Le bassin versant de la Seine.

Pour analyser la place des oléoprotéagineux dans l’évolution des systèmes de culture du bassin de la Seine, nous mobilisons plusieurs sources d’informations complémentaires issues du service de la statistique et de la prospective (SSP) du ministère de l’Agriculture : les recensements agricoles de 1970, 1979, 1988 et 2000 produisent des informations exhaustives sur les assolements; l’enquête nationale «  Teruti », conduite annuellement sur un échantillon constant de points répartis sur le territoire national (de 1992 à 2003 puis de 2006 à 2009), permet de reconstituer les successions de cultures et leur évolution; enfin, l’enquête «  Pratiques culturales », réalisée en 1994, 2001 et 2006 sur un sous-échantillon de l’enquête «  Teruti », décrit les itinéraires techniques pratiqués sur grandes cultures, permettant en particulier de caractériser l’évolution de l’usage des pesticides.

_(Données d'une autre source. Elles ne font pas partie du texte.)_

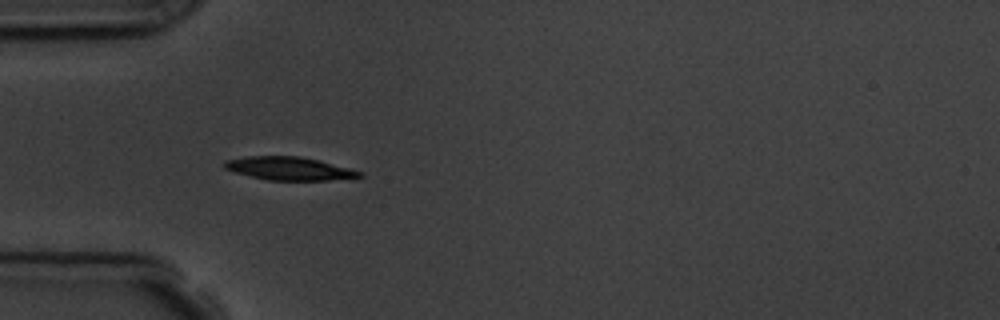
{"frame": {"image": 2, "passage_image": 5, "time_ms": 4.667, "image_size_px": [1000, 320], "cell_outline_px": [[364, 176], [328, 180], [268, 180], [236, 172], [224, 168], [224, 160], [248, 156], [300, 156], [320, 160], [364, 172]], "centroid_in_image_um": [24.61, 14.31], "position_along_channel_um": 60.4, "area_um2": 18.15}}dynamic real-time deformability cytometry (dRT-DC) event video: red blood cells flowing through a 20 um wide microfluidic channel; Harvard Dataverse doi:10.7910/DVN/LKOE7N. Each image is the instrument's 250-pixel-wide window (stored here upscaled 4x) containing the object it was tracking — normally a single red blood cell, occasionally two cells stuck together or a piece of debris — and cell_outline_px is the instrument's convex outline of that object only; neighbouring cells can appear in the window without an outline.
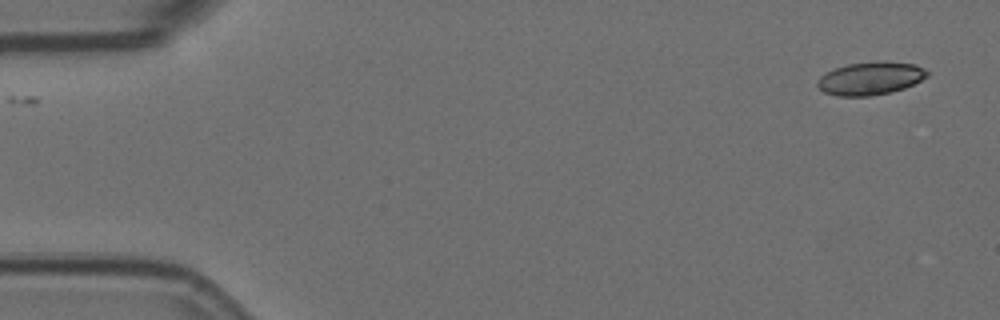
{"species": "Egyptian fruit bat (a non-hibernating species)", "species_latin": "Rousettus aegyptiacus", "temperature_condition": "room temperature", "stored_images_in_passage": 55, "camera_frame_rate_fps": 3000, "um_per_image_px": 0.085, "animal": {"sex": "female"}, "frame": {"image": 1, "passage_image": 1, "time_ms": 0.0, "image_size_px": [1000, 320], "cell_outline_px": [[928, 76], [904, 88], [888, 92], [868, 96], [836, 96], [824, 92], [816, 84], [816, 80], [820, 76], [836, 68], [848, 64], [876, 60], [880, 60], [916, 64], [924, 68], [928, 72]], "centroid_in_image_um": [73.98, 6.64], "position_along_channel_um": 11.0, "area_um2": 21.1}}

L’article est composé de deux parties. La première décrit les grands traits de l’évolution des assolements dans le bassin de la Seine depuis les années 1970, en replaçant l’évolution des surfaces en oléagineux et protéagineux dans un cadre global. La seconde partie est centrée sur l’évolution des systèmes de culture illustrée par l’évolution des successions culturales et par l’évolution des pratiques phytosanitaires qui l’accompagne. Nous conclurons sur quelques réflexions concernant l’évolution future des systèmes de culture et des enjeux associés.

Grands traits de l’évolution des assolements dans le bassin de la Seine

Spécialisation des régions d’élevage et de culture

Entre 1970 et 2000, l’assolement du bassin de la Seine subit des changements de grande ampleur, au premier rang desquels figure la chute d’un tiers des surfaces en prairies permanentes. Les prairies, supports des activités d’élevage de ruminants, sont encore bien présentes en 1970, hormis en Champagne crayeuse et en Beauce, où elles représentent moins de 10% de la SAU (figure 2). Depuis cette période, la baisse des surfaces en prairies est continue, jusqu’à une quasi-disparition dans toute la partie centrale du bassin. Les surfaces en herbe se concentrent sur les bordures sud-est (Morvan, Auxois), nord-est (Ardennes) et ouest (Basse-Normandie) du bassin, dans des régions d’élevage spécialisées où elles occupent plus de 50% de la SAU. Dans la plupart des régions d’élevage, la diminution des surfaces en herbe est en partie compensée par la progression du maïs fourrage (figure 3), moyennant souvent des aménagements tels que le drainage. Cette progression du maïs fourrage est particulièrement marquée dans les années 1980, puis dans les années 1990 en Normandie et dans les Ardennes, en relation avec l’intensification de la production laitière et le développement d’ateliers d’engraissement de jeunes bovins.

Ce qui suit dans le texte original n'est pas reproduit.